-------- DATA IN THIS EXERCISE --------

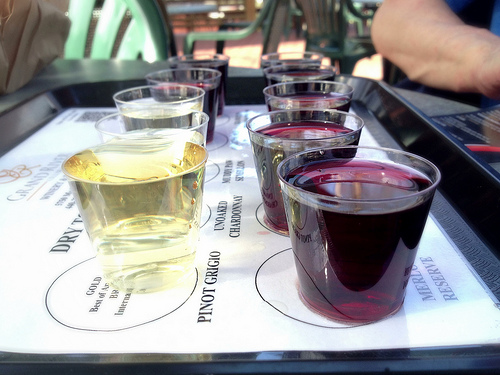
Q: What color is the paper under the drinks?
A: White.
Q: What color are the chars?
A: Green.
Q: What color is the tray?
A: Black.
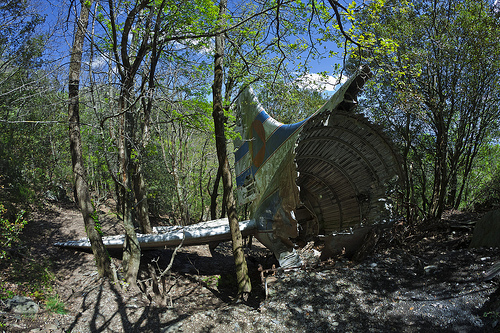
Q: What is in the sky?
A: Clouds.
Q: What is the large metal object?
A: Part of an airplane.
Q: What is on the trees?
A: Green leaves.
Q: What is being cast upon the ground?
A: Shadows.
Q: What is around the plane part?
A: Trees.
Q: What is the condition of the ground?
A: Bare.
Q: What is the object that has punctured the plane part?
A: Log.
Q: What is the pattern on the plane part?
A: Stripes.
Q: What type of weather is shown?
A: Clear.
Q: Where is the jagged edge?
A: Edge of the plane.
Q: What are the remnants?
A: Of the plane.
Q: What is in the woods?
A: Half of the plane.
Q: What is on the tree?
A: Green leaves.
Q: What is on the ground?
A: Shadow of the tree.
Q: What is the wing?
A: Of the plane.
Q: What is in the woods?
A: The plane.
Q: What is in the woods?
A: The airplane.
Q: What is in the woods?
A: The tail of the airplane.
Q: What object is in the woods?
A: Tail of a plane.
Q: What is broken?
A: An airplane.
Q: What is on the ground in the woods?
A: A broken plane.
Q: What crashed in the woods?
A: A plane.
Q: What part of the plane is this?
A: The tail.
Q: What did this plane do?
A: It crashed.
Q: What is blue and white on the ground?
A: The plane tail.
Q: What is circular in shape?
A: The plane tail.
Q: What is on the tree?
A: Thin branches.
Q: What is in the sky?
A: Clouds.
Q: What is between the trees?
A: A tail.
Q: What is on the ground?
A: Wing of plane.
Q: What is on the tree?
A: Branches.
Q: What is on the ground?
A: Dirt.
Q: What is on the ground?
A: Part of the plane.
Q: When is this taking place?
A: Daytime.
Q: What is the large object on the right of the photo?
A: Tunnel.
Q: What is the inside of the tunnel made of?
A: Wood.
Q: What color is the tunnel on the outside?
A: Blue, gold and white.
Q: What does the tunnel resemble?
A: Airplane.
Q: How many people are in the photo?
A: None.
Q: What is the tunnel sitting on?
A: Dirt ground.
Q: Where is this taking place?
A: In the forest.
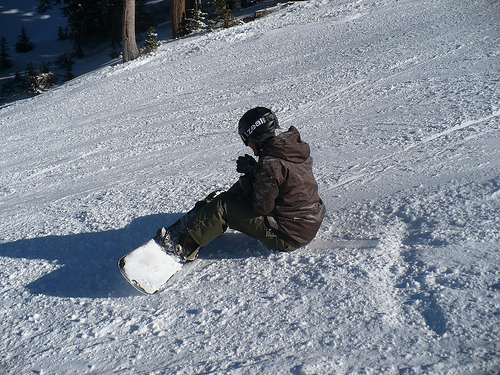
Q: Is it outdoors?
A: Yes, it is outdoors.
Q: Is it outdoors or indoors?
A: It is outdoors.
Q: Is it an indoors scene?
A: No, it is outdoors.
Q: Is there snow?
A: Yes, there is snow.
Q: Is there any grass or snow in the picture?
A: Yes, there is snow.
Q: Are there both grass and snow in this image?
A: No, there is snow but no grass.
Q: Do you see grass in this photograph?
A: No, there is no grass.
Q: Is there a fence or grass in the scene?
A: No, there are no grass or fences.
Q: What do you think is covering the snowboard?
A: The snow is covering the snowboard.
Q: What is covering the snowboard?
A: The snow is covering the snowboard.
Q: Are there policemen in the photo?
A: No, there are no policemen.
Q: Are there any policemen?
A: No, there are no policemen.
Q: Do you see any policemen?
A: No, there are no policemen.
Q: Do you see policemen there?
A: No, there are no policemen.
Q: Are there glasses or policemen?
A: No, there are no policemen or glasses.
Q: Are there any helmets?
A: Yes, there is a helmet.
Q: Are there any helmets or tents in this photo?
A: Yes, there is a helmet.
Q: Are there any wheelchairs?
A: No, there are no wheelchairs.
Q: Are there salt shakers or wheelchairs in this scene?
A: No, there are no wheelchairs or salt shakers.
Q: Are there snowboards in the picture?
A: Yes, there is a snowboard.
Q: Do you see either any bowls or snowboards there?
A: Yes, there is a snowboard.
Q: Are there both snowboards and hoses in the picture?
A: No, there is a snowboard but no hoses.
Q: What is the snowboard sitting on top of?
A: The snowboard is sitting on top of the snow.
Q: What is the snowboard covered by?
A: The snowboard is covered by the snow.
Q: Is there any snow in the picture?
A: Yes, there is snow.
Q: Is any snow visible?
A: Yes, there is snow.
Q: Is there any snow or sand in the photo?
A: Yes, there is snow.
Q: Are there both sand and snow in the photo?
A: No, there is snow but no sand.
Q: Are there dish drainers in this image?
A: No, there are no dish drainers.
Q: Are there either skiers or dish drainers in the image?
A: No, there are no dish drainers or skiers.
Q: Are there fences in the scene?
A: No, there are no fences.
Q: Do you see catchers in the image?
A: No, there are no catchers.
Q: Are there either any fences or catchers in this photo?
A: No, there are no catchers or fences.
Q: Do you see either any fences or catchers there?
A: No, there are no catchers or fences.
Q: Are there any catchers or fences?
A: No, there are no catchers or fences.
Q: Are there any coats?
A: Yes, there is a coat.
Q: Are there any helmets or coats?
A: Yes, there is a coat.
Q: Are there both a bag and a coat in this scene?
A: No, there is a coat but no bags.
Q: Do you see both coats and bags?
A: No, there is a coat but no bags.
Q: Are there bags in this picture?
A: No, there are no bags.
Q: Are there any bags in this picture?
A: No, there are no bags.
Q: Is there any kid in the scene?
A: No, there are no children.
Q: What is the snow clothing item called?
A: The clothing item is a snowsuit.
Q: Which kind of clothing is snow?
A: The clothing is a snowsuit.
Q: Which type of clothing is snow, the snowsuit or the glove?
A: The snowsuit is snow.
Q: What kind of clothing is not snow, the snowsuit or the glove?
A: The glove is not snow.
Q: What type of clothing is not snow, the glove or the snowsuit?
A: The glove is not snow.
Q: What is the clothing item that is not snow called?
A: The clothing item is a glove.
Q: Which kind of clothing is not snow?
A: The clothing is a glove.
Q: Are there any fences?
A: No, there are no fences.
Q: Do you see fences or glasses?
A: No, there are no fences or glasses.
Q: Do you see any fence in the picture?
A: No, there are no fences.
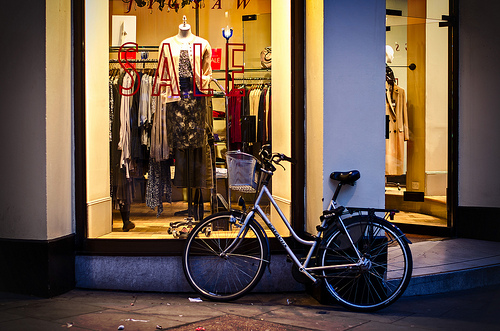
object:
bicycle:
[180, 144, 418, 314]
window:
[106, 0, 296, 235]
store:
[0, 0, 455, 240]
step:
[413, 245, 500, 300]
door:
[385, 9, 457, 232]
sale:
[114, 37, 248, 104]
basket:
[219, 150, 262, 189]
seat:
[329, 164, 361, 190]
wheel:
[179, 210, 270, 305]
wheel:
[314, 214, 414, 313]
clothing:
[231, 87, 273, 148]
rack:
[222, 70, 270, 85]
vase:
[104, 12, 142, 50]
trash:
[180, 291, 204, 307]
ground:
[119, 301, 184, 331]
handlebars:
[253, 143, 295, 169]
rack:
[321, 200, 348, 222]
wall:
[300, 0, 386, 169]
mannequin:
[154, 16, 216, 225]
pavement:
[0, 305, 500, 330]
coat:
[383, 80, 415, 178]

--------
-------- DATA IN THIS EXERCISE --------

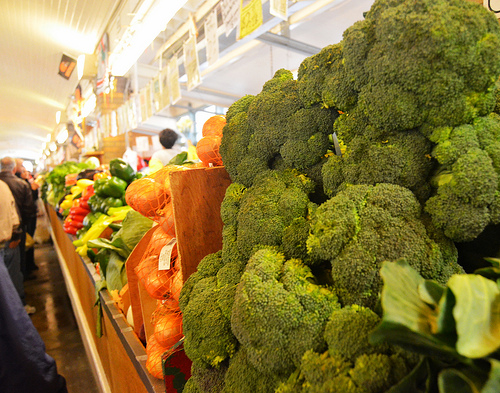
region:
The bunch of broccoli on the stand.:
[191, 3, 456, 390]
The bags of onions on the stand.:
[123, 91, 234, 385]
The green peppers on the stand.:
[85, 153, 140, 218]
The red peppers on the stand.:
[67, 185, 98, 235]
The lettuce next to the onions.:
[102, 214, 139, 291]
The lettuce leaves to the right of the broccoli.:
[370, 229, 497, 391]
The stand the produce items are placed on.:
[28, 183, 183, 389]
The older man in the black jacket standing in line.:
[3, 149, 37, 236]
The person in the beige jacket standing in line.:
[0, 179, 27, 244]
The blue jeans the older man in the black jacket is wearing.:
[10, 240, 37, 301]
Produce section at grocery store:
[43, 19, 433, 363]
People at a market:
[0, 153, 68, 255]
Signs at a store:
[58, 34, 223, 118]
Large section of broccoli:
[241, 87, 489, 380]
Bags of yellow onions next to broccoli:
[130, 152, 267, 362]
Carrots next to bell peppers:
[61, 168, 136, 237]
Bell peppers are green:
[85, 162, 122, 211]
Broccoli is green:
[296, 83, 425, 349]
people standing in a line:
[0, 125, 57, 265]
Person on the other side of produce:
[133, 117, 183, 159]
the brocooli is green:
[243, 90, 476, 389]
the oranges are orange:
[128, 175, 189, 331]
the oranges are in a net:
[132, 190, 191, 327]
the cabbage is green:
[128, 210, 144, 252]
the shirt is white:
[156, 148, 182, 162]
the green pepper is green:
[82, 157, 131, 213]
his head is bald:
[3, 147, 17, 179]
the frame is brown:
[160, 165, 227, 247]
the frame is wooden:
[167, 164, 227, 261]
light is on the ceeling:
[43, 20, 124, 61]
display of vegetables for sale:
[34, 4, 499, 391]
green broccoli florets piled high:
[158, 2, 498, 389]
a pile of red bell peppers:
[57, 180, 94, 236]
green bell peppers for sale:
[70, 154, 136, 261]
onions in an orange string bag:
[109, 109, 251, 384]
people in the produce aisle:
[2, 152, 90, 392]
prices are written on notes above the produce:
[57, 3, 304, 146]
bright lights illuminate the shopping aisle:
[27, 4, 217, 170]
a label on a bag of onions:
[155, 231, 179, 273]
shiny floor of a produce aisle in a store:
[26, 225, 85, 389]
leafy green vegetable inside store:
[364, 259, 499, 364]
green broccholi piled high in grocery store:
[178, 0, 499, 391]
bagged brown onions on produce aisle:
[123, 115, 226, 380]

--------
-------- DATA IN THIS EXERCISE --------

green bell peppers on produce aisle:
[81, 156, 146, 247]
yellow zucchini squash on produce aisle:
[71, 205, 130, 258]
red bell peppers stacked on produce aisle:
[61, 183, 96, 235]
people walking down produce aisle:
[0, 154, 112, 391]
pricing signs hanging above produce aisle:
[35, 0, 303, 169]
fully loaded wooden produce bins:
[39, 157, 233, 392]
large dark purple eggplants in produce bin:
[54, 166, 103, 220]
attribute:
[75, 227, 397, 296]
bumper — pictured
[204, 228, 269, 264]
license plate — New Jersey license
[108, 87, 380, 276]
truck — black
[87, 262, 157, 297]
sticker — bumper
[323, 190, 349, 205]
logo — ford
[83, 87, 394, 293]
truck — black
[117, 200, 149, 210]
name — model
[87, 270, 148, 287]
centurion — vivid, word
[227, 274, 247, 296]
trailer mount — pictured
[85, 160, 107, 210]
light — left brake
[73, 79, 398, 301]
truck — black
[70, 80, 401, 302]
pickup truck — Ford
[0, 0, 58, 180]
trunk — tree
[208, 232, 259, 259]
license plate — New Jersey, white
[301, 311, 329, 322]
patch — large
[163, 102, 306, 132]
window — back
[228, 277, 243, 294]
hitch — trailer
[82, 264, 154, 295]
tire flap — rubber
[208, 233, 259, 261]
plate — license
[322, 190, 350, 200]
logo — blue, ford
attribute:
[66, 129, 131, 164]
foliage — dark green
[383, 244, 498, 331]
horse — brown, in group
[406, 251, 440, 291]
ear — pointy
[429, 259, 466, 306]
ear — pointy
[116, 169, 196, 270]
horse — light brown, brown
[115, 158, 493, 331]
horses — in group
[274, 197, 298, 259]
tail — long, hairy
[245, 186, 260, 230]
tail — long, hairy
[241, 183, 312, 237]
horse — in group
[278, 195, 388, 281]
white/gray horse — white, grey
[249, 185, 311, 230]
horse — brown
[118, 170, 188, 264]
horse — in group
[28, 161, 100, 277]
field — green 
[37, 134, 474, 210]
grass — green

--------

▶ [WHAT IS BEING ASKED]: Report every line of the rows that contains the string "sitting", copying each such line in full.

▶ [TASK RESULT]:
Q: What is the tunnel sitting on?
Q: What is the snowboard sitting on top of?
A: The snowboard is sitting on top of the snow.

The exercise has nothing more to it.